Roland Garros work halted again
The French Tennis Federation (FFT) said on Friday they will return to court after the expansion of Roland Garros, the historic but cramped home of the French Open, suffered its latest legal blow.
In the latest setback to the long-running saga involving the 400-million-euro ($448 million) redevelopment of the site in the plush western sector of Paris, the Tribunal de Grande Instance (TGI) on Thursday ordered an interim suspension.
The Paris High Court's ruling came just three days after a different court had given the green light.
Jeremy Botton, CEO of the FFT told AFP they would be returning to the TGI in a bid to have the decision overturned.
"We hope to be heard very soon, early next week," said Botton.
On Monday, the French Conseil d'Etat (Council of State) overturned a March ruling that blocked development of a new 5 000-seat stadium in the Serres d'Auteuil due to protests over the impact the work would have on the botanical garden's historic greenhouses which date back to the 19th century.

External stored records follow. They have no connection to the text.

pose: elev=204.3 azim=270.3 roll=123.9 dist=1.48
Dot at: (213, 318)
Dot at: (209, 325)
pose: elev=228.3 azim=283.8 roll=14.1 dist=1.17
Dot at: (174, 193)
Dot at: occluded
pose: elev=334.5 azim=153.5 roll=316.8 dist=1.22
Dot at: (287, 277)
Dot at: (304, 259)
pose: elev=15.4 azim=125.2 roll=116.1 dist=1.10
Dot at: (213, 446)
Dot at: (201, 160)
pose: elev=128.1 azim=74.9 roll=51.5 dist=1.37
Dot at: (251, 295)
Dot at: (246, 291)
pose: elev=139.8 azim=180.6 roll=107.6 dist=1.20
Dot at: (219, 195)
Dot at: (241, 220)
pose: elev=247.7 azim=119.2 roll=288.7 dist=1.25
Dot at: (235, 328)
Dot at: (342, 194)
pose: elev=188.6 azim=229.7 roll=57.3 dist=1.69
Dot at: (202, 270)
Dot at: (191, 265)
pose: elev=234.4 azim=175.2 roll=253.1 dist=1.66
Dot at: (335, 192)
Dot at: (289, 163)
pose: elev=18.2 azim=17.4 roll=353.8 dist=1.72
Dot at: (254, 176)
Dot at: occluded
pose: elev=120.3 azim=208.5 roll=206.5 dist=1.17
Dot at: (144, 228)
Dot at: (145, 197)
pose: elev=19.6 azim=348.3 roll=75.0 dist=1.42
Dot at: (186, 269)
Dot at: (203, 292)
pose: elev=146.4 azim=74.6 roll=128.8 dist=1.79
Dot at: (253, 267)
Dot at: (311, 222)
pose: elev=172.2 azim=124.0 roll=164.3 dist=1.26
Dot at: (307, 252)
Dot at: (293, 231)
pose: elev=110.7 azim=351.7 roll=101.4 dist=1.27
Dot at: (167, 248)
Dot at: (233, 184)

It was the heirs of the architect of the greenhouses, Jean-Camille Formige, who successfully sought the latest stoppage to the work with the TGI ruling that the Council of State had breached an earlier legal judgement.
"Our goal is to block the works. If everything is destroyed, our actions have no sense," Philippe Zagury, the lawyer of the Formige descendents, told AFP.
Since Monday, work had already started on some demolition as well as tree-felling at the Serres d'Auteuil.
Part of the redevelopment of Roland Garros will also see a roof built on the central Court Philippe Chatrier but that is not expected to be finished before 2020.
The sport's other three Grand Slam events – Wimbledon and the US and Australian Opens – all have covered stadiums.